Last year, I tried in vain to grow a quad of tomato plants in un-tilled, un-limed, unfertilized Georgia red sandy clay.

Two of the plants died. The remaining two barely clung to life. One plant gave me one tomato. The other, gave me two. They were small, and their skins were like leather.

My friend, Bubba, who has a heckuva green thumb, sat me down and explained some of the finer points of gardening to me.

In January, I ordered some heirloom seeds from Baker Creek ( ). Bubba and the Architect tilled my garden plot and we laid down some organic garden soil. It was too late in the season at that point to lime, and I didn't fertilize, but my garden is doing immensely better than last year's attempt.

I was unaware that melon (whose variety I don't know- it was labeled "Melon-18") needs its own county to grow. Yeesh. I kept pulling it back into itself to make sure it didn't run off into the neighbor's yard.

My solitary stevia plant has been almost completely overrun by the melon. Oops.

I have six tomato plants now, each with about 3-7 tomatoes.

The largest at the moment, and the prettiest, is this Golden Monarch, just about ready to be picked (I'll likely grab it later today or tomorrow).

I have a couple red Beefsteak tomatoes about ready to ripen, but the near-ripe ones are fairly small. I forgot to cull a couple baby tomatoes off that vine when they first formed on that particular plant.

I was told that you tend to get get larger tomatoes if you remove one or two as they form on a bunch.

I had planted a pair of cucumber plants, but they lasted half a week before they disappeared.

Yes. Disappeared.

Not wilted and died. Disappeared.

I'm not sure what happened. Do rabbits eat baby cucumber plants?

I do know that they eat basil. I had two plants. Though both had been nibbled on, one has been completely decimated.

...putting up the rabbit fence probably would have been a good idea...

Last night, I picked what was left on the viable plant for a pasta dish I planned on making for my friends:

I had only a fraction of what I needed for the recipe, but my friend Kitty came to the rescue with some of her basil from her patio garden.

You get an overwhelming sense of pride when using your own personal plants in your cooking.

I can't wait to have a bigger garden next year...

(pics © me )

Saturday, July 24, 2010

The Run-Down

May the word vomit begin...

I'm Violet. I'm a late 20-something nerd who works in the pet care industry. I'm sort of pagan-agnostic. I guess.

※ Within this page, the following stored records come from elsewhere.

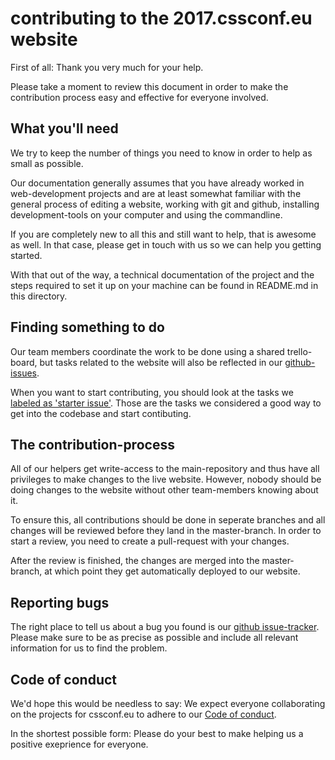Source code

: # contributing to the 2017.cssconf.eu website

First of all: Thank you very much for your help.

Please take a moment to review this document in order to make the contribution process easy and effective for everyone involved.


## What you'll need

We try to keep the number of things you need to know in order to help as small as possible. 

Our documentation generally assumes that you have already worked
in web-development projects and are at least somewhat familiar with the general process of editing a website, working with git and github, installing development-tools on your computer and using the commandline.

If you are completely new to all this and still want to help, that is awesome as well. In that case, please get in touch with us so we can help you getting started.

With that out of the way, a technical documentation of the project and the steps required to set it up on your machine can be found in README.md in this directory.


## Finding something to do

Our team members coordinate the work to be done using a shared trello-board, but tasks related to the website will also be reflected in our [github-issues][github issue-tracker].

When you want to start contributing, you should look at the tasks we [labeled as 'starter issue'][starter-issues]. Those are the tasks we considered a good way to get into the codebase and start contibuting.


## The contribution-process

All of our helpers get write-access to the main-repository and thus have all privileges to make changes to the live website. However, nobody should be doing changes to the website without other team-members knowing about it.

To ensure this, all contributions should be done in seperate branches and all changes will be reviewed before they land in the master-branch. In order to start a review, you need to create a pull-request with your changes.

After the review is finished, the changes are merged into the master-branch, at which point they get automatically deployed to our website.


## Reporting bugs

The right place to tell us about a bug you found is our [github issue-tracker][]. Please make sure to be as precise as possible and include all relevant information for us to find the problem.


## Code of conduct

We'd hope this would be needless to say: We expect everyone collaborating on the projects for cssconf.eu to adhere to our [Code of conduct][].

In the shortest possible form: Please do your best to make helping us a positive exeprience for everyone.

[Code of conduct]: http://2015.cssconf.eu/code-of-conduct/
[github issue-tracker]: https://github.com/cssconf/2017.cssconf.eu/issues
[starter-issues]: https://github.com/cssconf/2017.cssconf.eu/labels/starter-issue

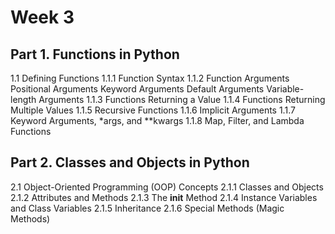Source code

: # Week 3


## Part 1. Functions in Python
1.1 Defining Functions
1.1.1 Function Syntax
1.1.2 Function Arguments
    Positional Arguments
    Keyword Arguments
    Default Arguments
    Variable-length Arguments
1.1.3 Functions Returning a Value
1.1.4 Functions Returning Multiple Values
1.1.5 Recursive Functions
1.1.6 Implicit Arguments
1.1.7 Keyword Arguments, *args, and **kwargs
1.1.8 Map, Filter, and Lambda Functions


## Part 2. Classes and Objects in Python
2.1 Object-Oriented Programming (OOP) Concepts
2.1.1 Classes and Objects
2.1.2 Attributes and Methods
2.1.3 The __init__ Method
2.1.4 Instance Variables and Class Variables
2.1.5 Inheritance
2.1.6 Special Methods (Magic Methods)


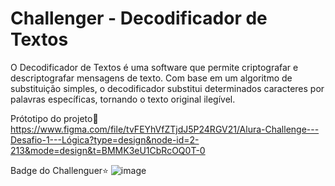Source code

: # Challenger - Decodificador de Textos
O Decodificador de Textos é uma software que permite criptografar e descriptografar mensagens de texto. Com base em um algoritmo de substituição simples, o decodificador substitui determinados caracteres por palavras específicas, tornando o texto original ilegível.

Prótotipo do projeto🎨
https://www.figma.com/file/tvFEYhVfZTjdJ5P24RGV21/Alura-Challenge---Desafio-1---Lógica?type=design&node-id=2-213&mode=design&t=BMMK3eU1CbRcOQ0T-0

Badge do Challenguer⭐
![image](https://github.com/GuilhermeSerafim/decodificador-de-textos/assets/129989701/6a15cde6-3032-46a3-9a92-269c523fd00e)
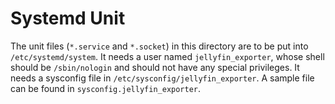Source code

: # Systemd Unit

The unit files (`*.service` and `*.socket`) in this directory are to be put into `/etc/systemd/system`.
It needs a user named `jellyfin_exporter`, whose shell should be `/sbin/nologin` and should not have any special privileges.
It needs a sysconfig file in `/etc/sysconfig/jellyfin_exporter`.
A sample file can be found in `sysconfig.jellyfin_exporter`.
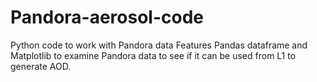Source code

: # Pandora-aerosol-code
Python code to work with Pandora data
Features  Pandas dataframe and Matplotlib to examine Pandora data to see if it can be used from L1 to generate AOD.
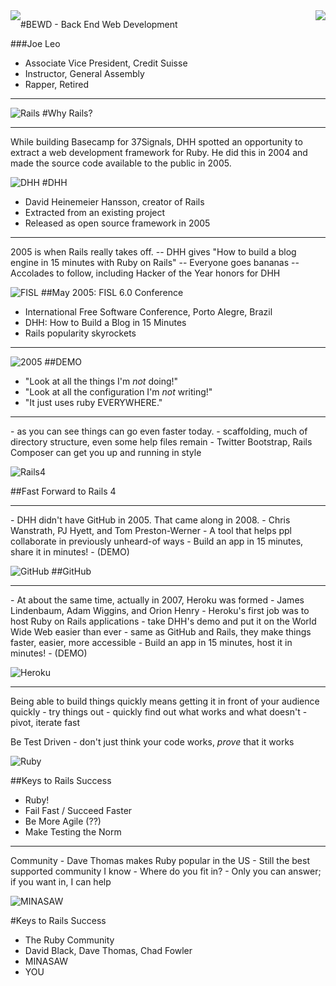 <div style="float: left"><img src="../../assets/scary_cactus.jpg" /></div>
<div style="float: right"><img src="https://github.com/generalassembly/ga-ruby-on-rails-for-devs/raw/master/images/ga.png" /></div>

#BEWD - Back End Web Development

###Joe Leo

* Associate Vice President, Credit Suisse
* Instructor, General Assembly
* Rapper, Retired

---

![Rails](../../assets/rails.jpg)
#Why Rails?

---
<aside class="notes">
  While building Basecamp for 37Signals, DHH spotted an opportunity to extract a web development framework for Ruby. He did this in 2004 and made the source code available to the public in 2005.
</aside>

![DHH](../../assets/dhh.jpeg)
#DHH

* David Heinemeier Hansson, creator of Rails
* Extracted from an existing project
* Released as open source framework in 2005

---
<aside class="notes">
  2005 is when Rails really takes off.
  -- DHH gives "How to build a blog engine in 15 minutes with Ruby on Rails"
  -- Everyone goes bananas
  -- Accolades to follow, including Hacker of the Year honors for DHH
  </aside>

![FISL](../../assets/fisl.jpeg)
##May 2005: FISL 6.0 Conference

* International Free Software Conference, Porto Alegre, Brazil
* DHH: How to Build a Blog in 15 Minutes
* Rails popularity skyrockets

---

![2005](../../assets/2005.jpg)
##DEMO
* "Look at all the things I'm _not_ doing!"
* "Look at all the configuration I'm _not_ writing!"
* "It just uses ruby EVERYWHERE."

---

<aside class="notes">
  - as you can see things can go even faster today. 
  - scaffolding, much of directory structure, even some help files remain
  - Twitter Bootstrap, Rails Composer can get you up and running in style
</aside>

![Rails4](../../assets/rails4a.png)

##Fast Forward to Rails 4

---

<aside class="notes">
  - DHH didn't have GitHub in 2005. That came along in 2008. 
  - Chris Wanstrath, PJ Hyett, and Tom Preston-Werner
  - A tool that helps ppl collaborate in previously unheard-of ways
  - Build an app in 15 minutes, share it in minutes!
  - (DEMO)
</aside>

![GitHub](../../assets/github.png)
##GitHub

---

<aside class="notes">
 - At about the same time, actually in 2007, Heroku was formed
 - James Lindenbaum, Adam Wiggins, and Orion Henry
 - Heroku's first job was to host Ruby on Rails applications
 - take DHH's demo and put it on the World Wide Web easier than ever
 - same as GitHub and Rails, they make things faster, easier, more accessible
 - Build an app in 15 minutes, host it in minutes!
 - (DEMO)
</aside>

![Heroku](../../assets/heroku.jpg)

---
<aside class="notes">
  Being able to build things quickly means getting it in front of your audience quickly
  - try things out
  - quickly find out what works and what doesn't
  - pivot, iterate fast

  Be Test Driven - don't just think your code works, _prove_ that it works
</aside>

![Ruby](../../assets/ruby.png)

##Keys to Rails Success

* Ruby!
* Fail Fast / Succeed Faster
* Be More Agile (??)
* Make Testing the Norm

---
<aside class="notes">
  Community
  - Dave Thomas makes Ruby popular in the US
  - Still the best supported community I know
  - Where do you fit in?
  - Only you can answer; if you want in, I can help
</aside>

![MINASAW](../../assets/ruby_img.png)

#Keys to Rails Success

  * The Ruby Community 
  * David Black, Dave Thomas, Chad Fowler
  * MINASAW
  * YOU
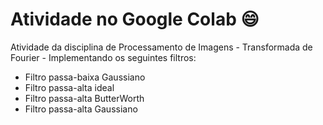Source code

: # Atividade no Google Colab 😄

Atividade da disciplina de Processamento de Imagens - Transformada de Fourier - Implementando os seguintes filtros:

- Filtro passa-baixa Gaussiano
- Filtro passa-alta ideal
- Filtro passa-alta ButterWorth
- Filtro passa-alta Gaussiano
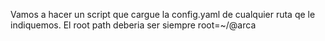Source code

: Vamos a hacer un script que cargue la config.yaml de cualquier ruta qe le indiquemos.
El root path deberia ser siempre root=~/@arca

I have two dogs, a pair of Akitas named Logan and Blaze; a pair of vagabond cats; and a small herd of chinchillas.

My husband, The Architect, is more than a dozen years older than I, leading to some hilarious conversations. My lack of beta-max knowledge, for example....

I enjoy baking and cooking and firearms and pretending I'm still 14. I have an extensive collection of designer tin foil hats.

I began this blog to chronicle my hilarious attempts at being a rancher/farmer. ...from Suburbia. ...with no prior knowledge of gardening. ...and a recently-acquired love of cooking after being brought up on TV dinners.

I felt spurred to these endeavors, as I truly believe that in the relatively near future, this country will experience financial collapse and it Ain't Gonna Be Pretty. I consider myself a fledgling survivalist, hence my closetful of tin foil hats.

For this blog, I plan to have pictures of my little garden, recipes, and stories like how I nearly set the house on fire with my first attempt at baking pizza from scratch. You might get some political rantings here and there while I'm at it.